Juvenile Animal Toxicity Data
Physeal dysplasia was present in cynomolgus monkeys with open growth plates treated with sunitinib for ≥3 months (3 month dosing 2, 6, 12 mg/kg/day; 8 cycles of dosing 0.3, 1.5, 6.0 mg/kg/day) at doses that were >0.4 times the combined AUC (the combined systemic exposure of sunitinib plus its active metabolite) in patients administered the RDD of 50 mg. The no-effect level (NOEL) was 1.5 mg/kg/day in monkeys treated intermittently for 8 cycles, but was not identified in monkeys treated continuously for 3 months.
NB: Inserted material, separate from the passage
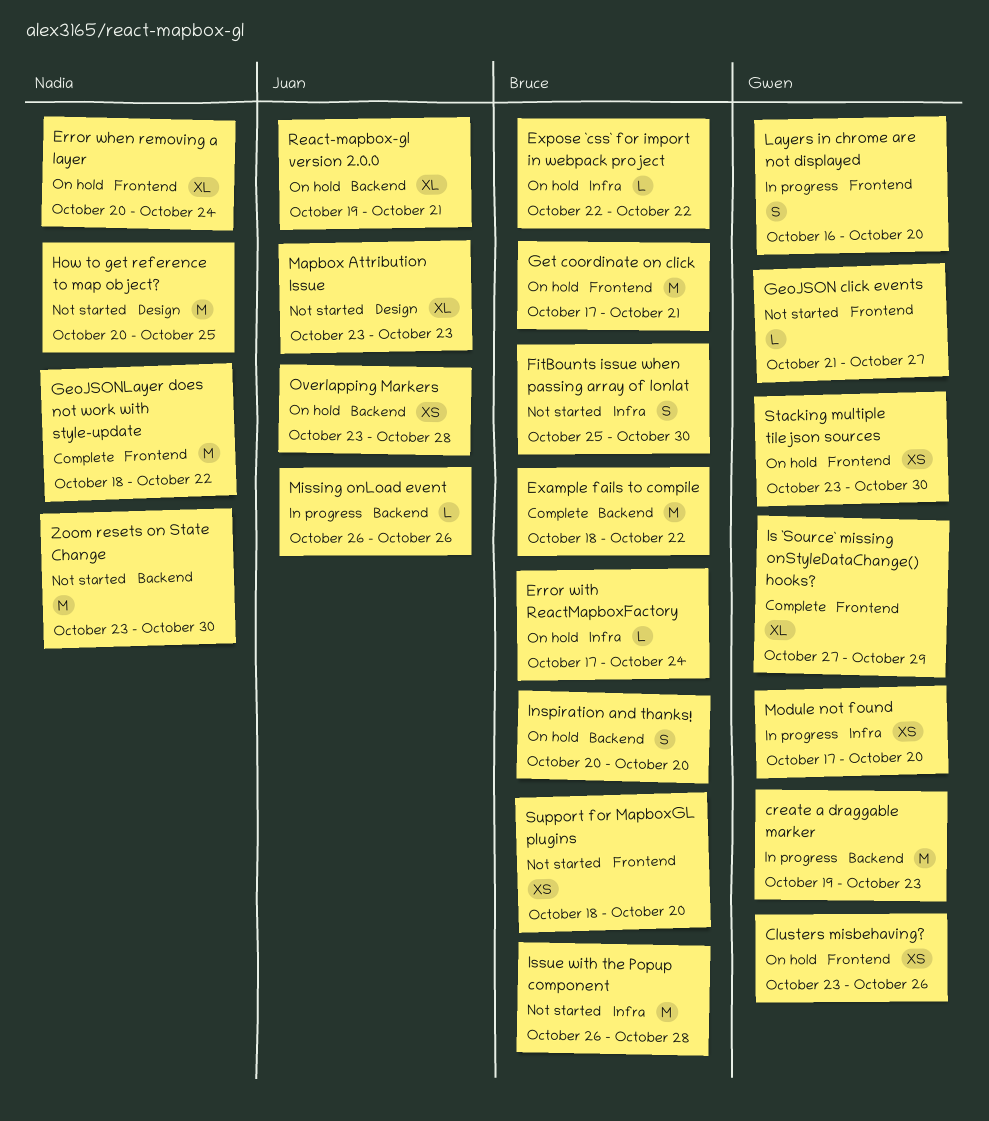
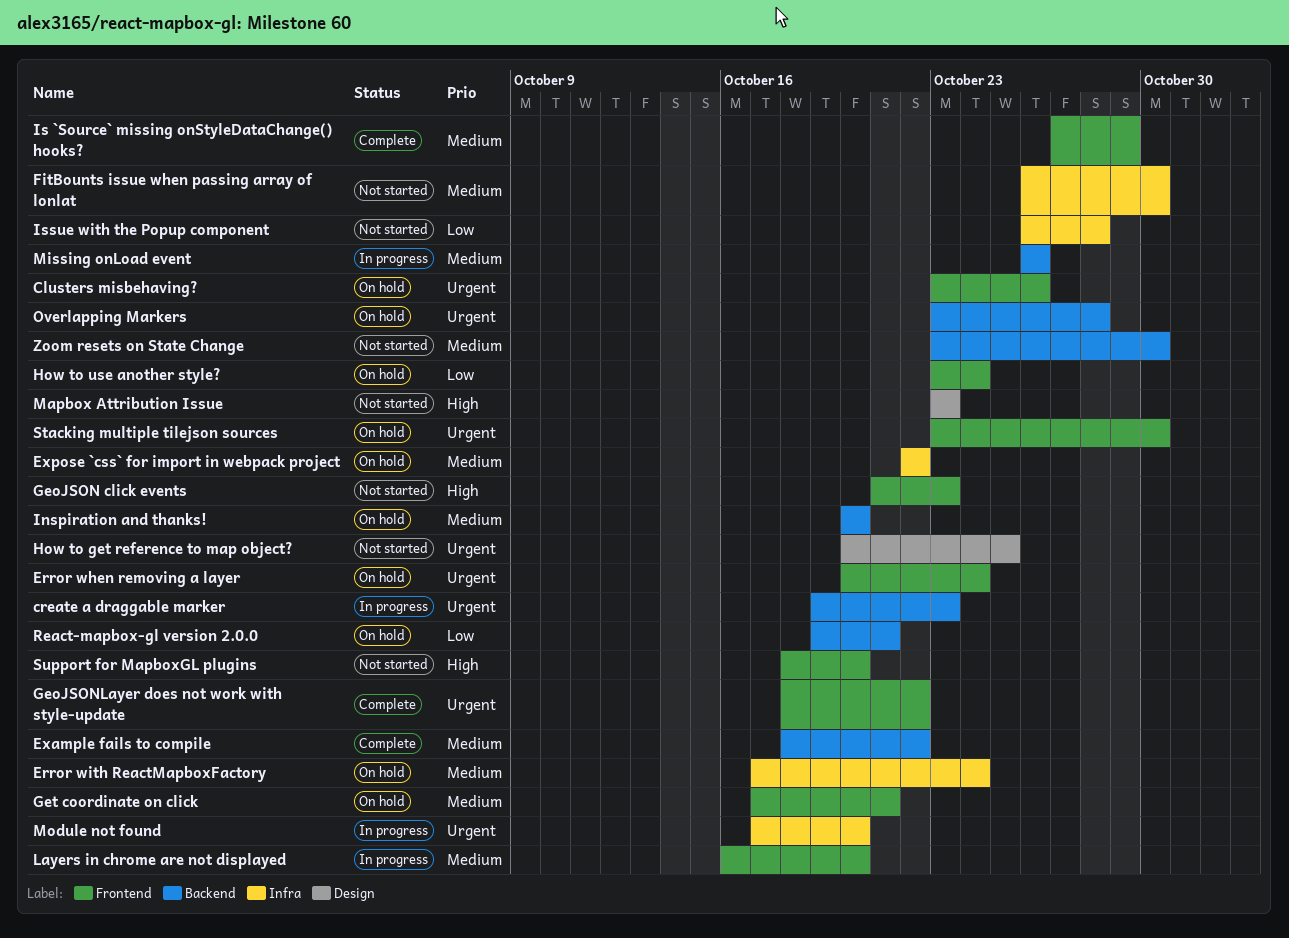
FitBounts issue when passing array of lonlat, start: Oct 25 -> Oct 26
GeoJSON click events, due: Oct 27 -> Oct 23
How to use another style?: none -> present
In developing rats treated continuously for 3 months (1.5, 5.0, and 15.0 mg/kg) or 5 cycles (0.3, 1.5, and 6.0 mg/kg/day), bone abnormalities consisted of thickening of the epiphyseal cartilage of the femur and an increase of fracture of the tibia at doses ≥5 mg/kg (approximately 10 times the combined AUC in patients administered the RDD of 50 mg). Additionally, tooth caries were present in rats at >5 mg/kg. The incidence and severity of physeal dysplasia were dose related and reversible upon cessation of treatment; however, findings in the teeth were not. In rats, the NOEL in bones was ≤2 mg/kg/day.
8.5 Geriatric Use
Of 825 patients with GIST or metastatic RCC who received SUTENT on clinical studies, 277 (34%) were 65 years and older. In the pNET study, 22 patients (27%) who received SUTENT were 65 years and older. No overall differences in safety or effectiveness were observed between these patients and younger patients.
Among the 158 patients at least 65 years receiving adjuvant SUTENT/placebo for RCC, 50 patients (16%) were 65 years and older. The hazard ratio for disease-free survival was 0.59 (95% CI: 0.36, 0.95). Among patients 65 years and older receiving adjuvant SUTENT/placebo for RCC, 50 patients (16%) in the SUTENT arm experienced a Grade 3–4 adverse reaction, compared to 15 patients (5%) in the placebo arm.
8.6 Hepatic Impairment
No dose adjustment is required in patients with mild or moderate (Child-Pugh Class A or B) hepatic impairment [see Clinical Pharmacology (12.3)]. SUTENT was not studied in patients with severe (Child-Pugh Class C) hepatic impairment.
8.7 Renal Impairment
No dose adjustment is recommended in patients with mild (CLcr 50 to 80 mL/min), moderate (CLcr 30 to <50 mL/min), or severe (CLcr <30 mL/min) renal impairment who are not on dialysis [see Clinical Pharmacology (12.3)].
No dose adjustment is recommended for patients with end-stage renal disease (ESRD) on hemodialysis [see Clinical Pharmacology (12.3)].